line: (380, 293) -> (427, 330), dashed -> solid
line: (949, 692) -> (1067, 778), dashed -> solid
#####
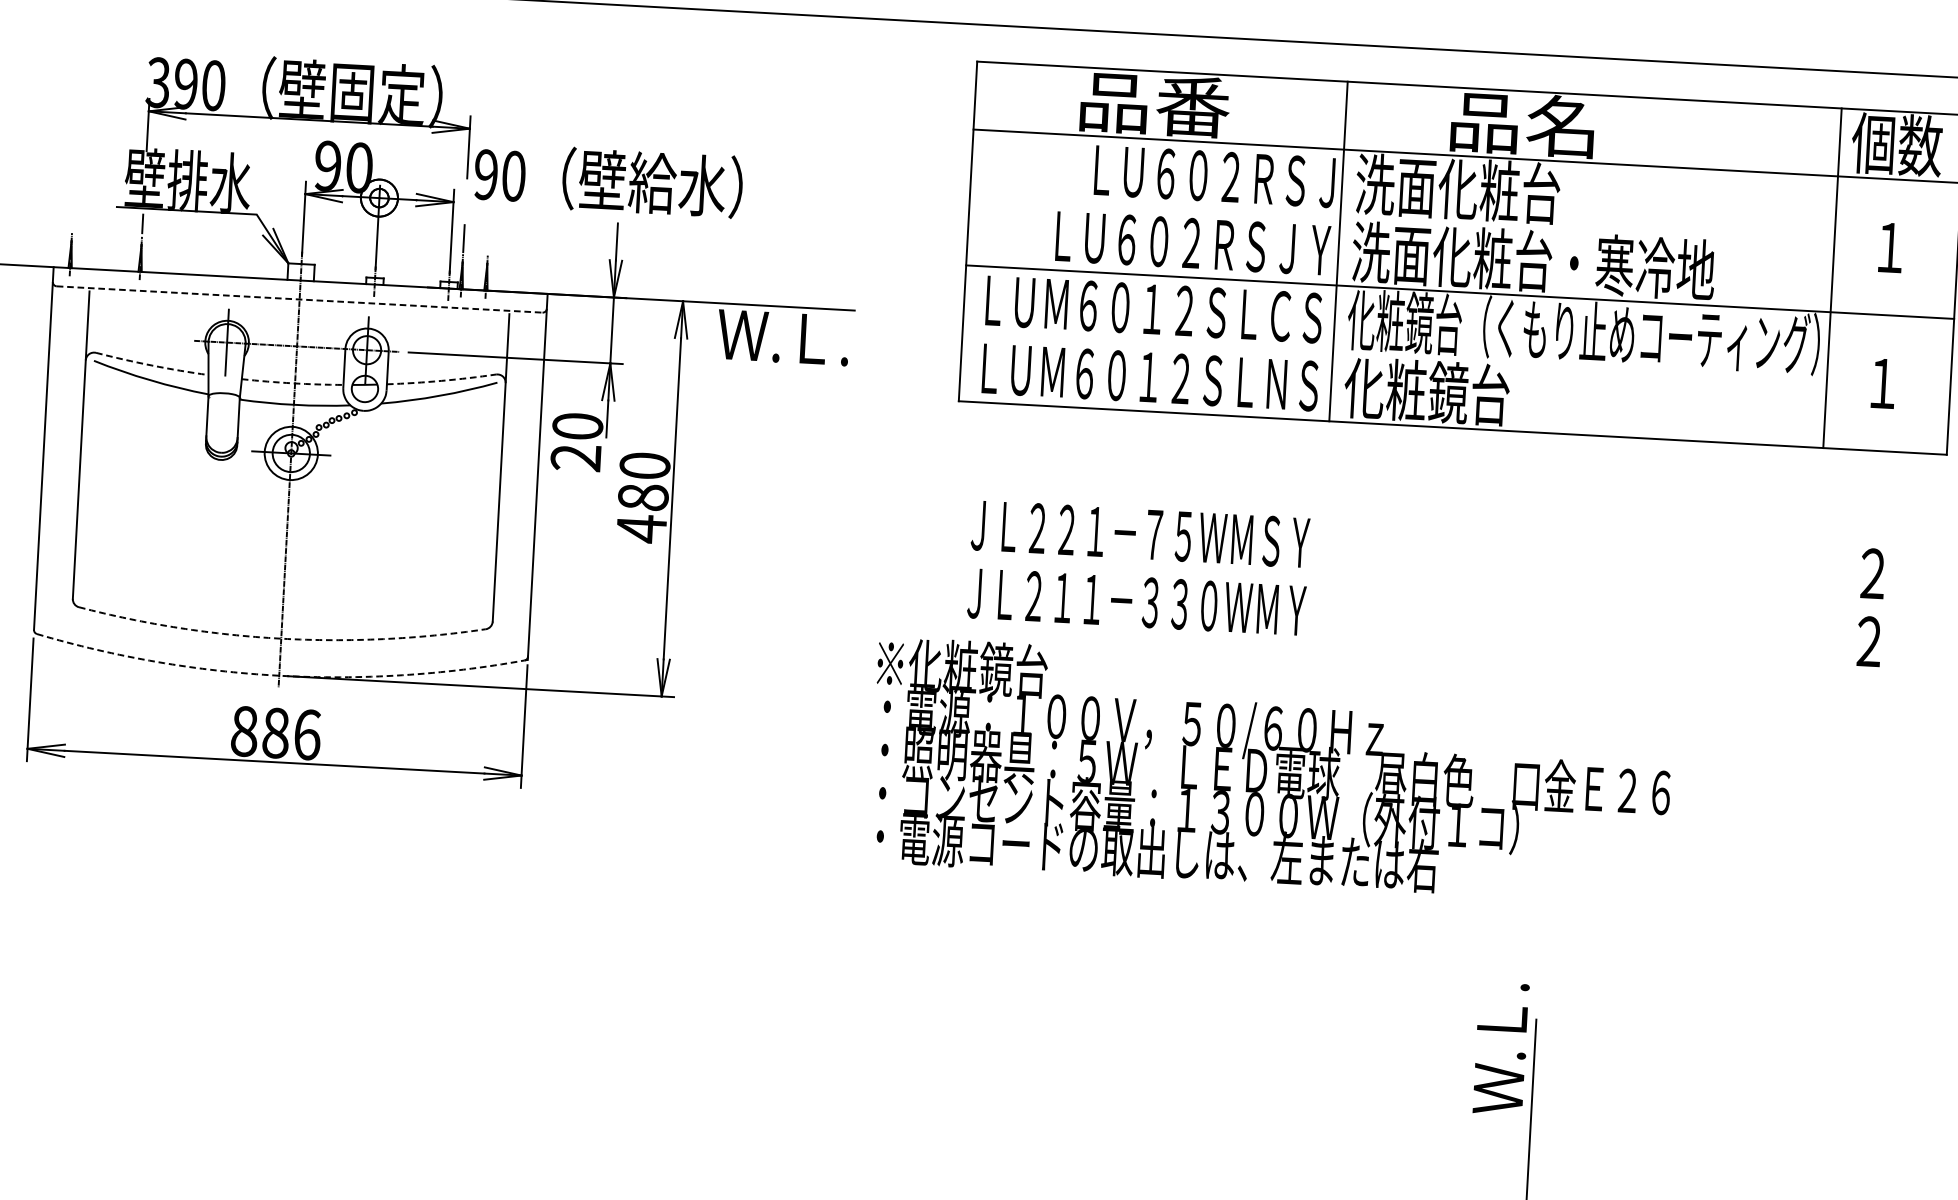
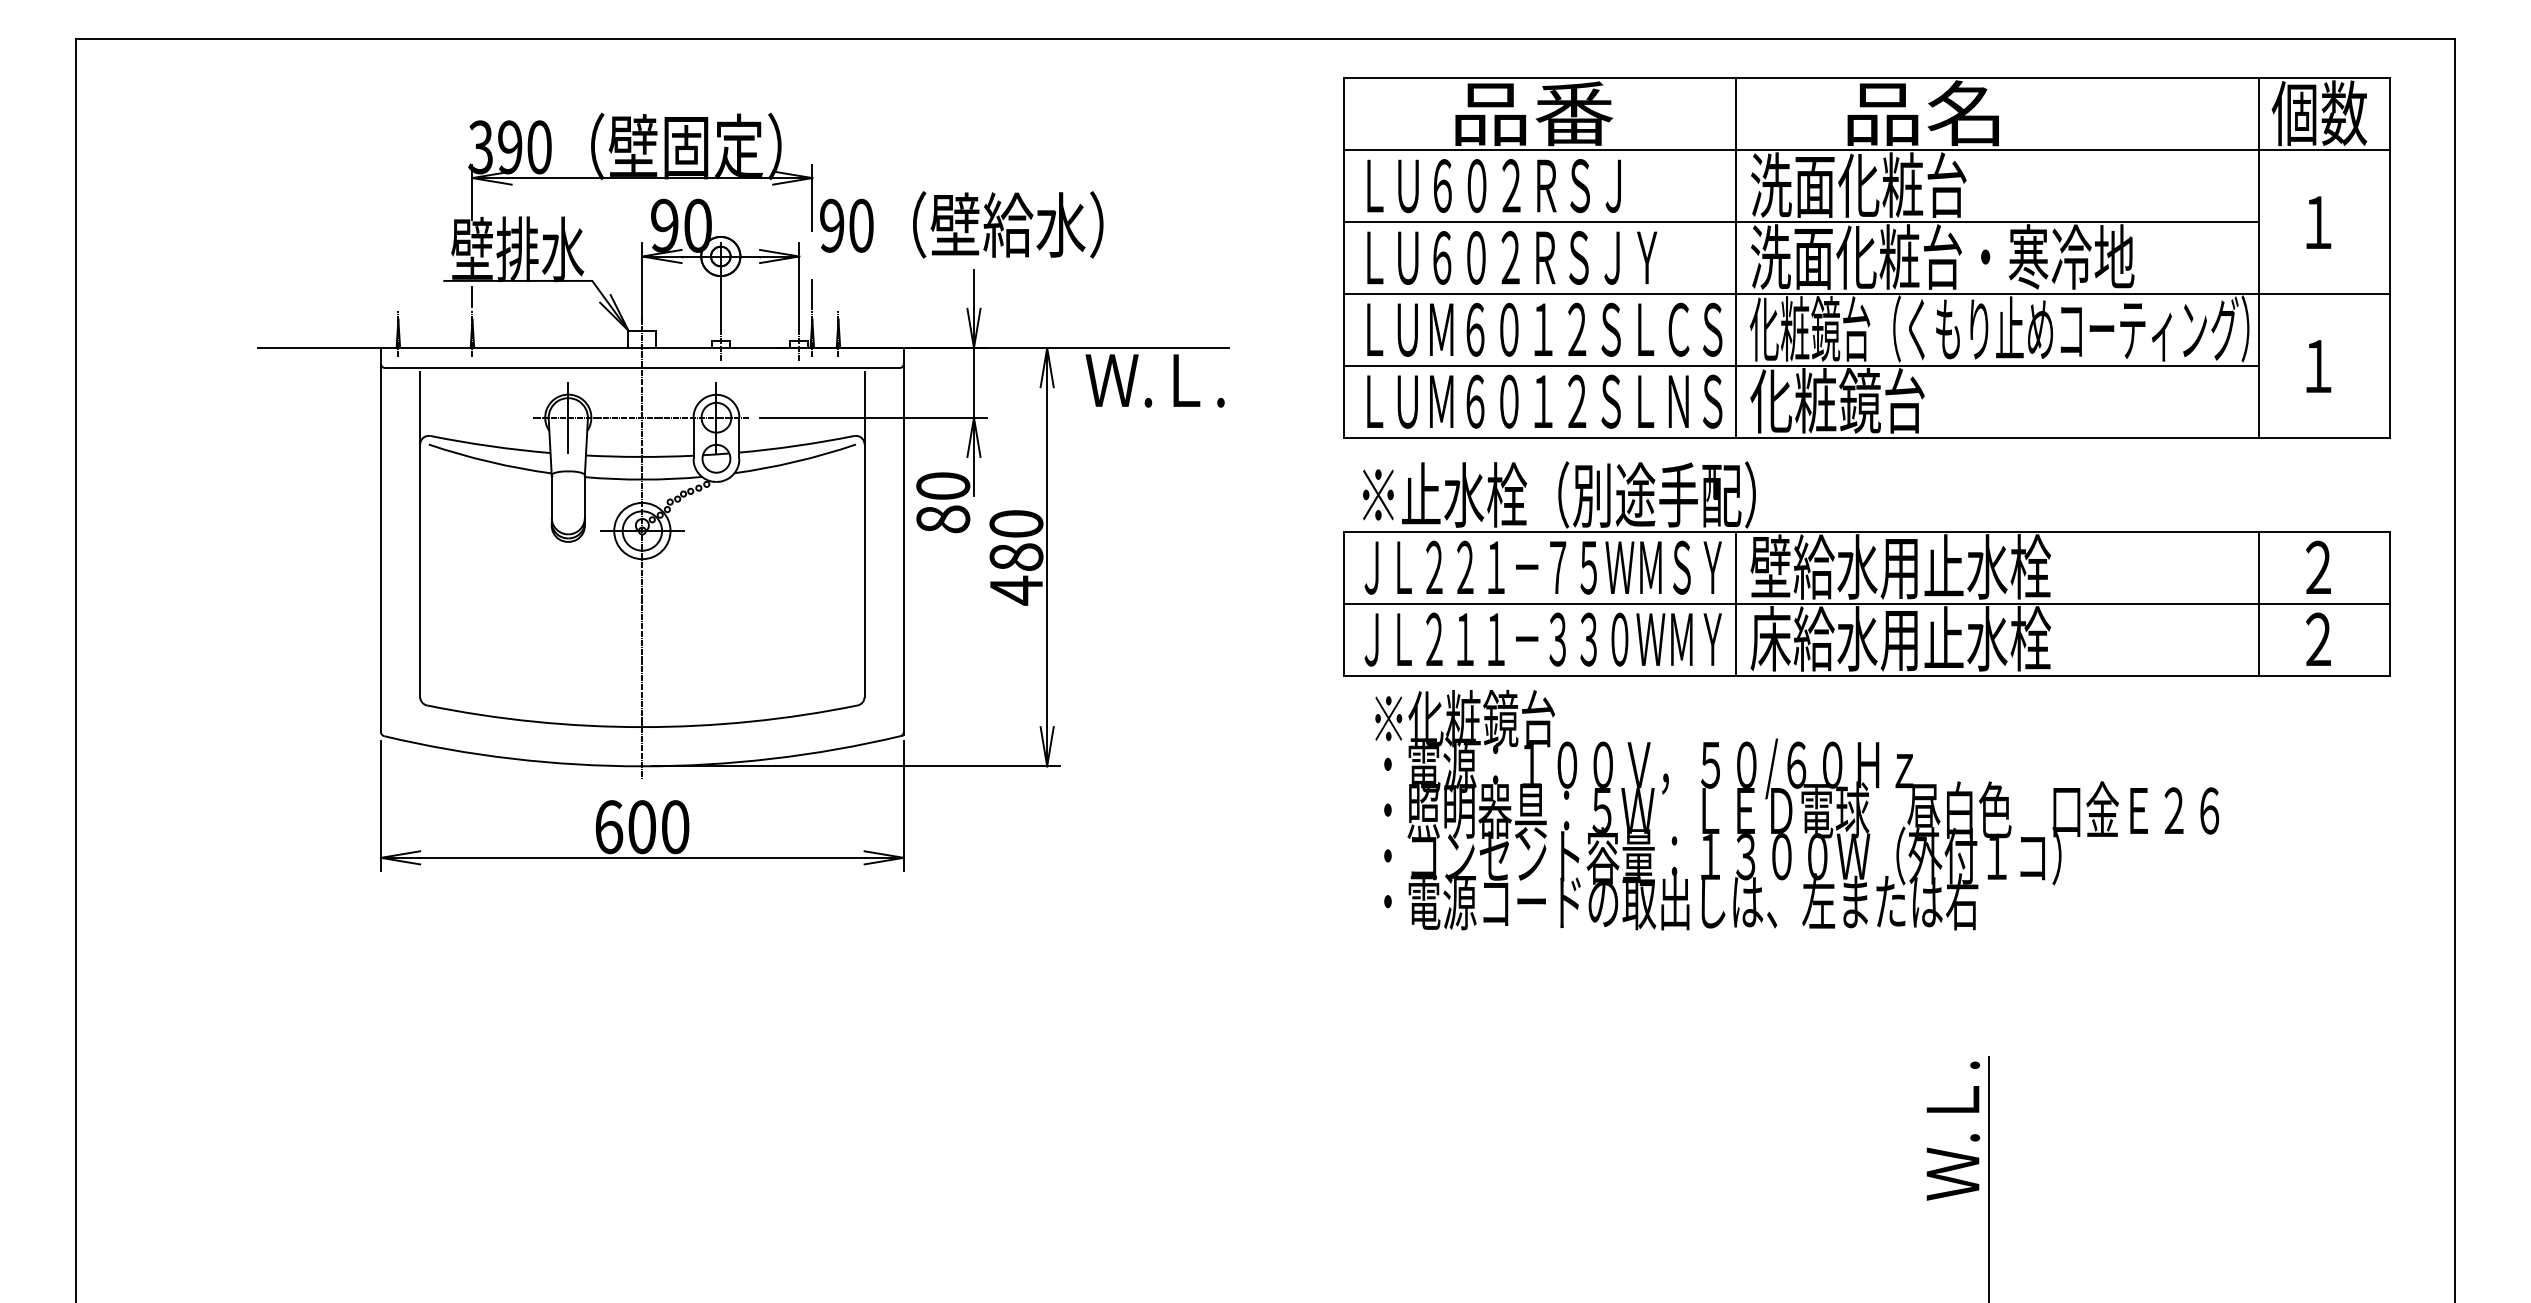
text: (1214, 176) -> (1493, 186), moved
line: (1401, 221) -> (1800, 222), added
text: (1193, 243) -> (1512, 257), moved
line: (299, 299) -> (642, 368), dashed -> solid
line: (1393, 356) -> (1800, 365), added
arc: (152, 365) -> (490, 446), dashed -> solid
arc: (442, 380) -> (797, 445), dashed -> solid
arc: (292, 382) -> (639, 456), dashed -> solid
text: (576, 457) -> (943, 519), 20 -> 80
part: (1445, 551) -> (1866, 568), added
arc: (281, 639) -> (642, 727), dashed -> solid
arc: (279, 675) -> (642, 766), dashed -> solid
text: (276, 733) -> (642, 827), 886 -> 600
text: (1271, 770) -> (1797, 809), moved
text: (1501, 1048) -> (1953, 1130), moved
#####
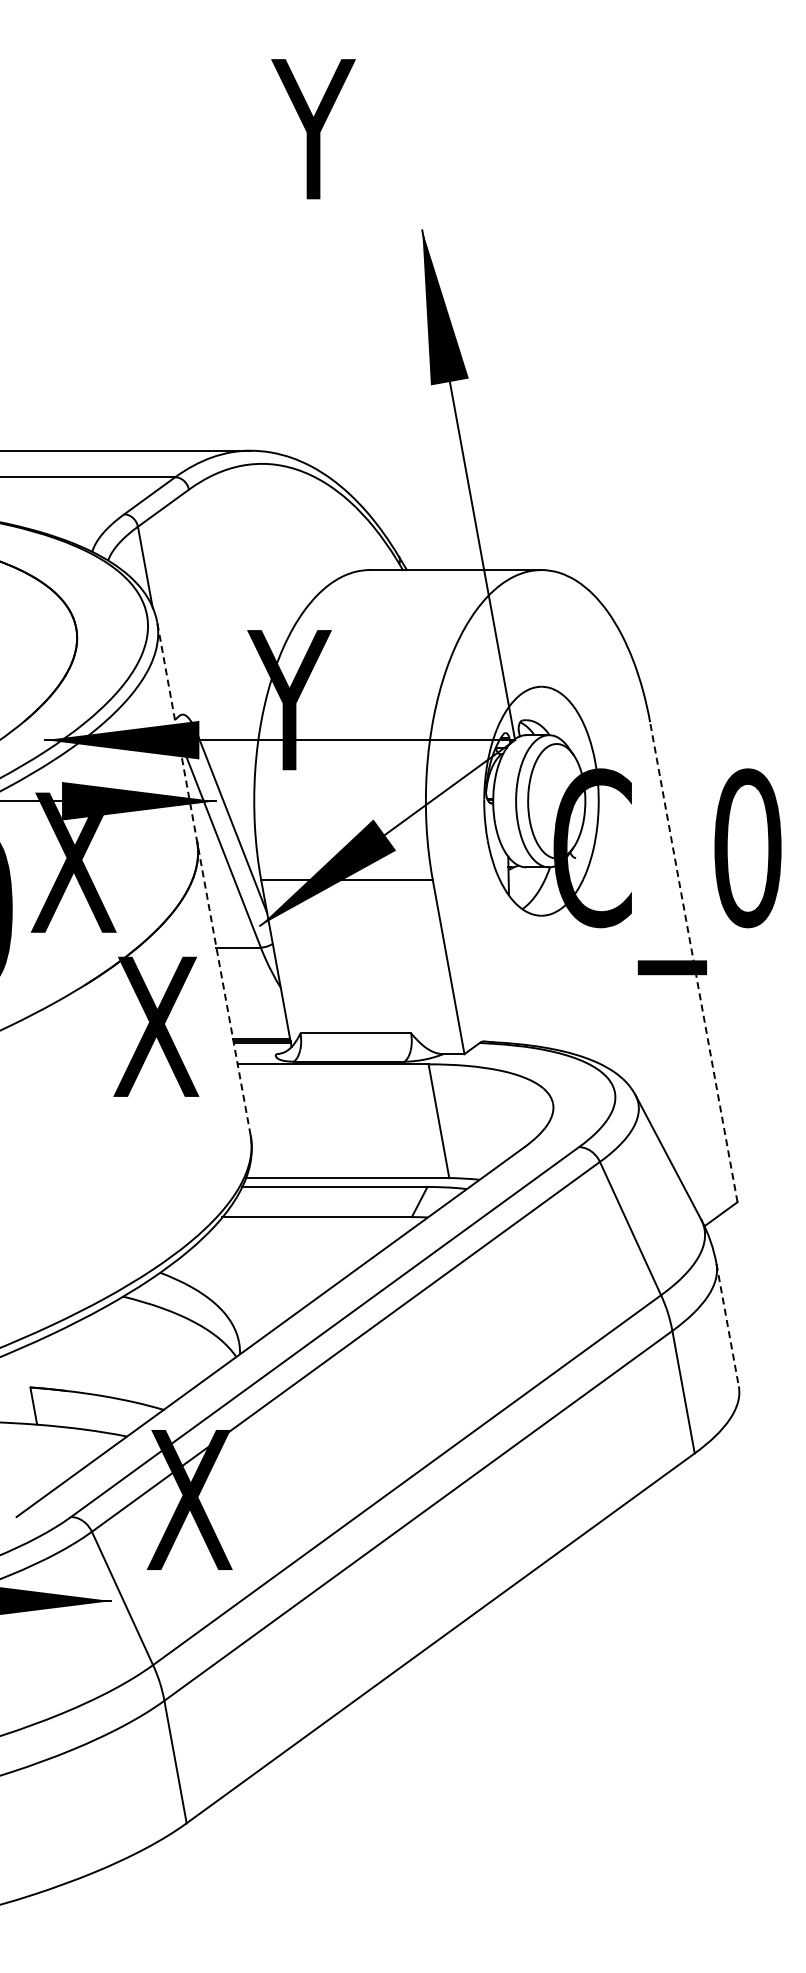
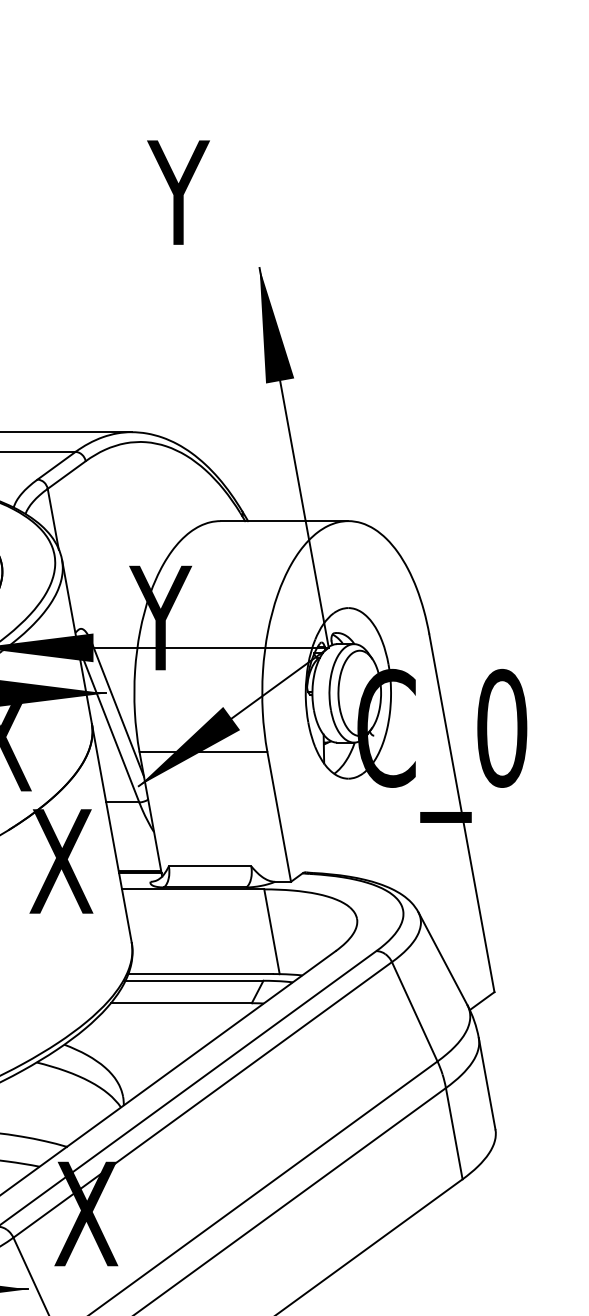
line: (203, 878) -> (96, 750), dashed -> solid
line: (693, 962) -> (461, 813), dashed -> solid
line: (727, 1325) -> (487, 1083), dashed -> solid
#####
What to work on: Print, from the entries above, the line with "line: (380, 293)", the line with "line: (949, 692)" and all lines between them, exactly and with nothing else.

Response:
line: (380, 293) -> (427, 330), dashed -> solid
line: (949, 692) -> (1067, 778), dashed -> solid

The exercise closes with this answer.